Anforderung: Gib die Zeilen der Datensatzeinträge unverändert wieder, beginnend mit der Zeile mit „Total Wages, Total“ und fortlaufend bis einschließlich der letzten Zeile. Bilder sind in der Ausgabe wegzulassen.

Datensatzeinträge
/---

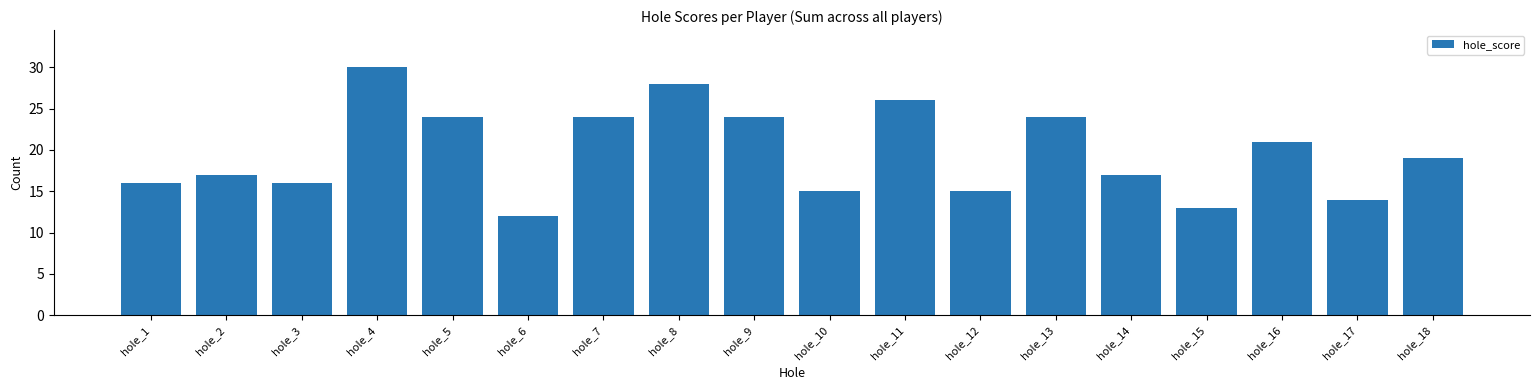

Is it true that the value at hole_7 is 24?

True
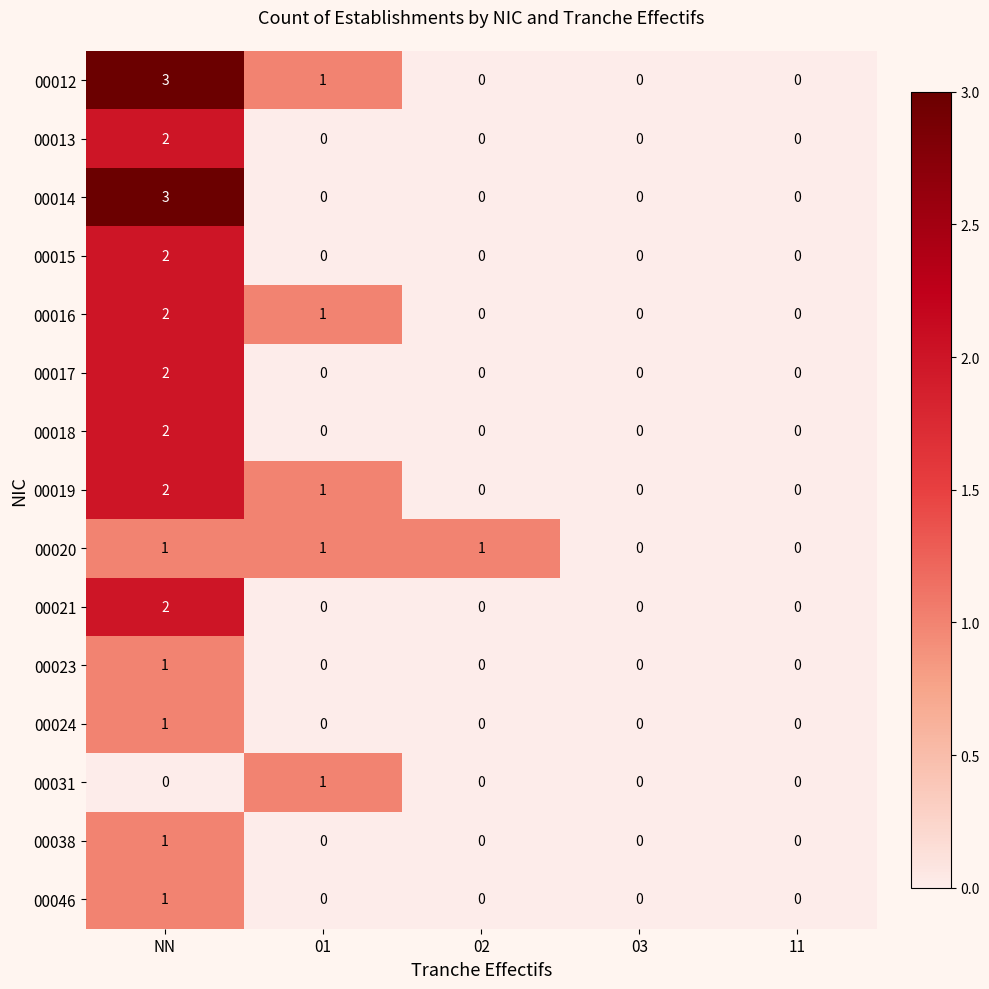

Is it true that 00021 equals 0 at 03?

True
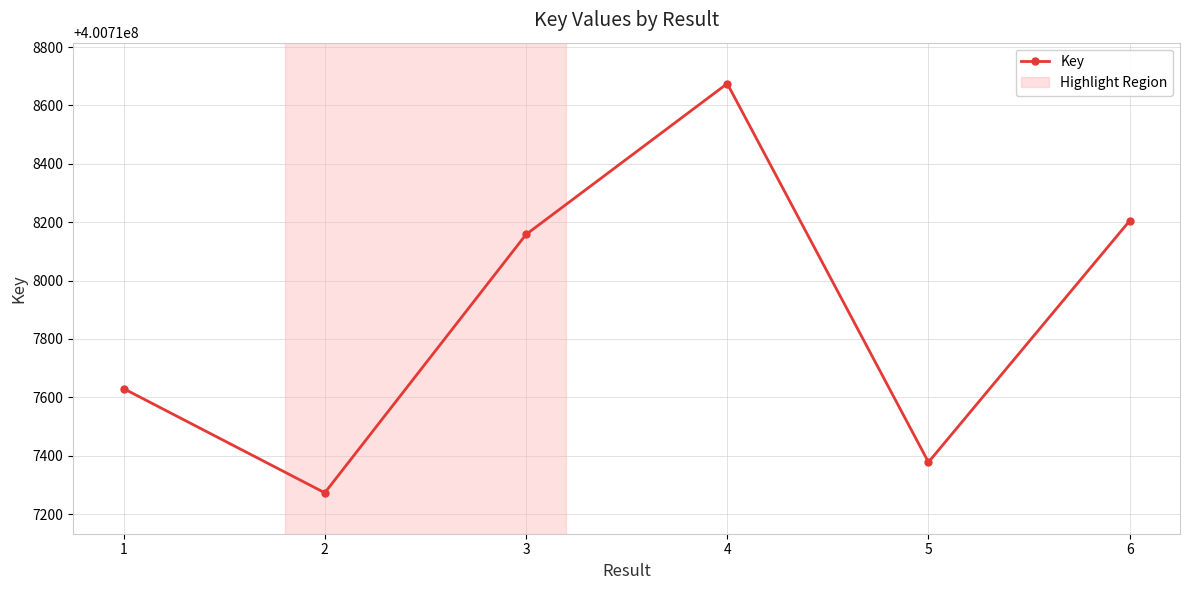

Where is the first local minimum?

2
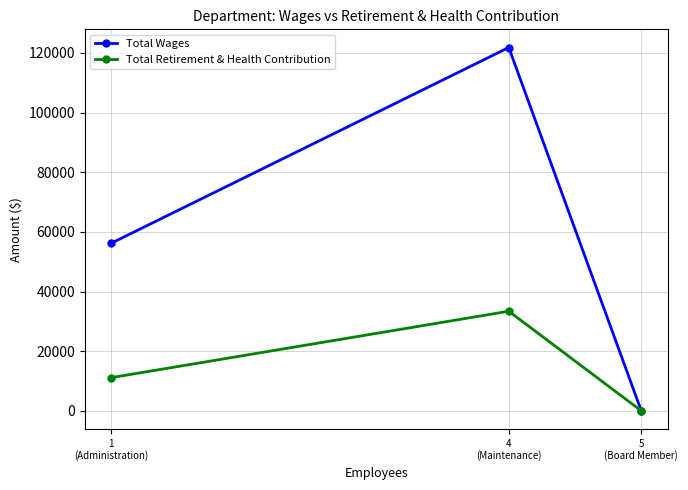

What are all the series names shown in the legend?

Total Wages, Total Retirement & Health Contribution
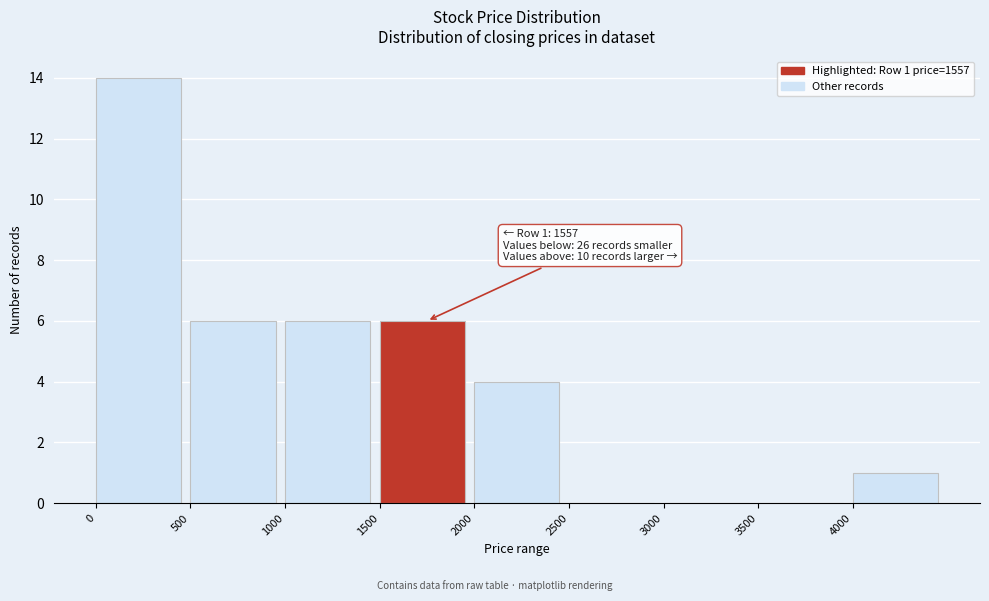

Over which range of the x-axis is the bar tallest?

0 to 500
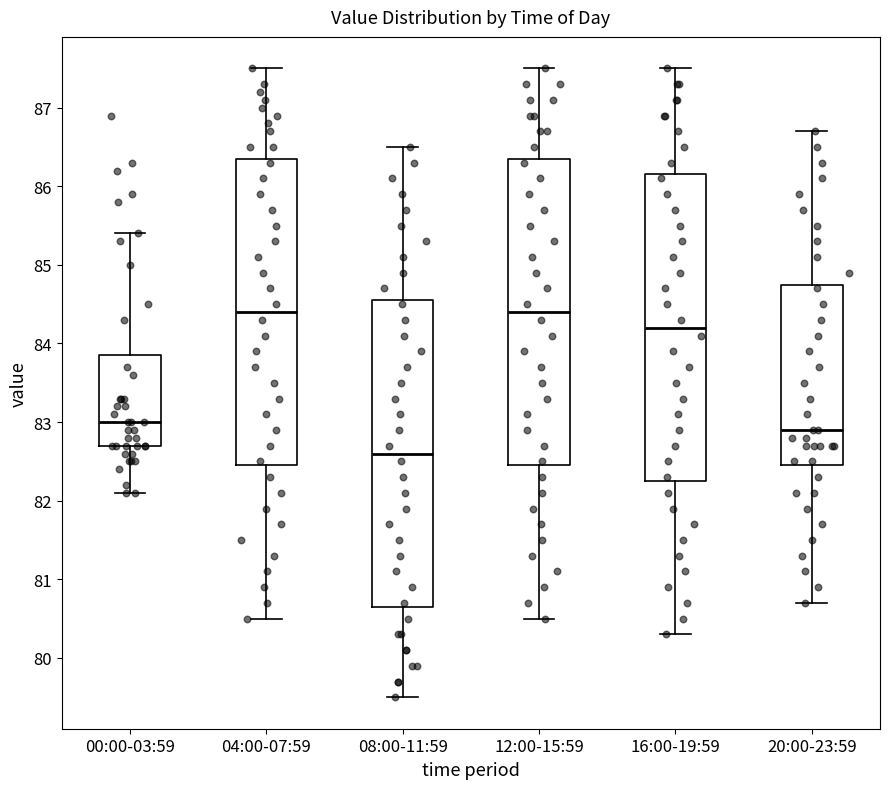

Where does the lower whisker of the box for 00:00-03:59 end on the y-axis? The values are not printed on the chart, so give them approximately, as read against the axis.

82.1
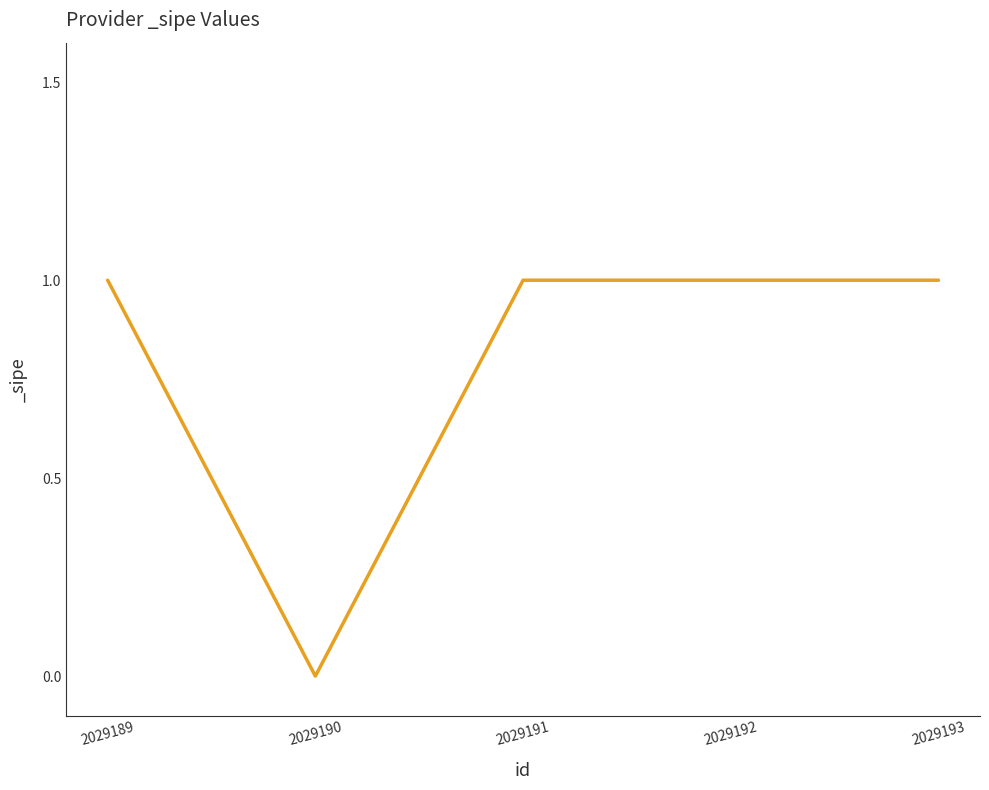

Count the number of data series in this chart.

1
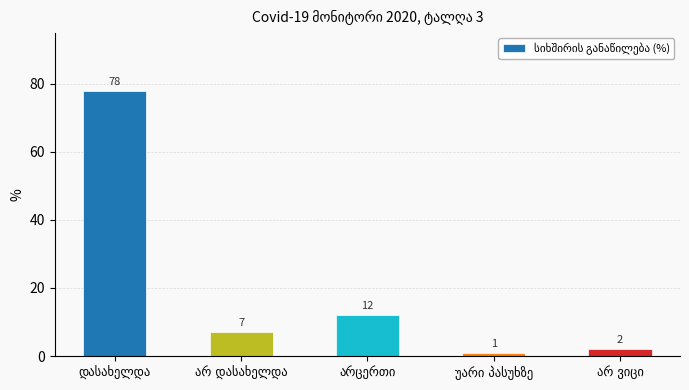

What is the value of the 3rd bar from the left?

12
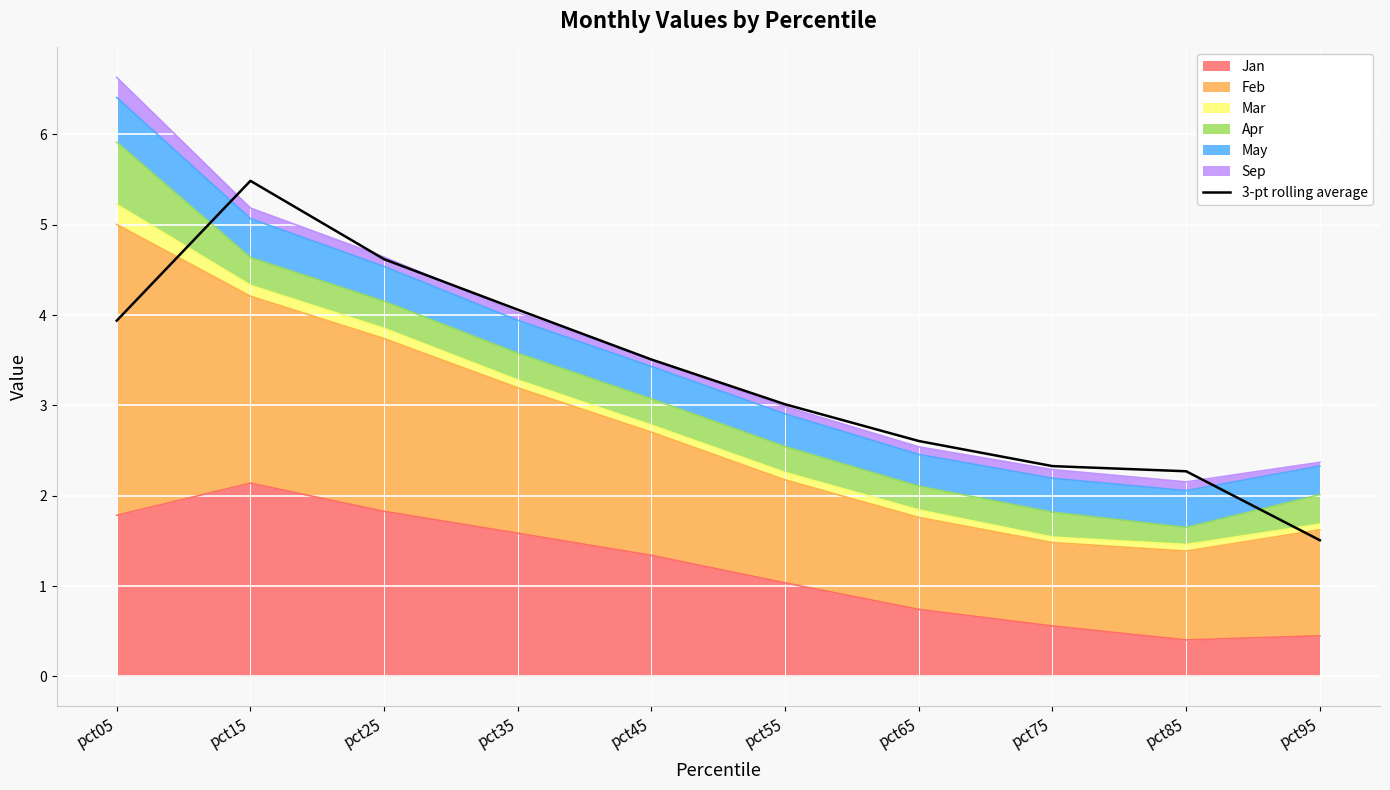

What is the average value?

3.3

\---

Ergebnis:
Total Wages, Total Retirement & Health Contribution

Over which range of the x-axis is the bar tallest?

0 to 500

Where does the lower whisker of the box for 00:00-03:59 end on the y-axis? The values are not printed on the chart, so give them approximately, as read against the axis.

82.1

Count the number of data series in this chart.

1

What is the value of the 3rd bar from the left?

12

What is the average value?

3.3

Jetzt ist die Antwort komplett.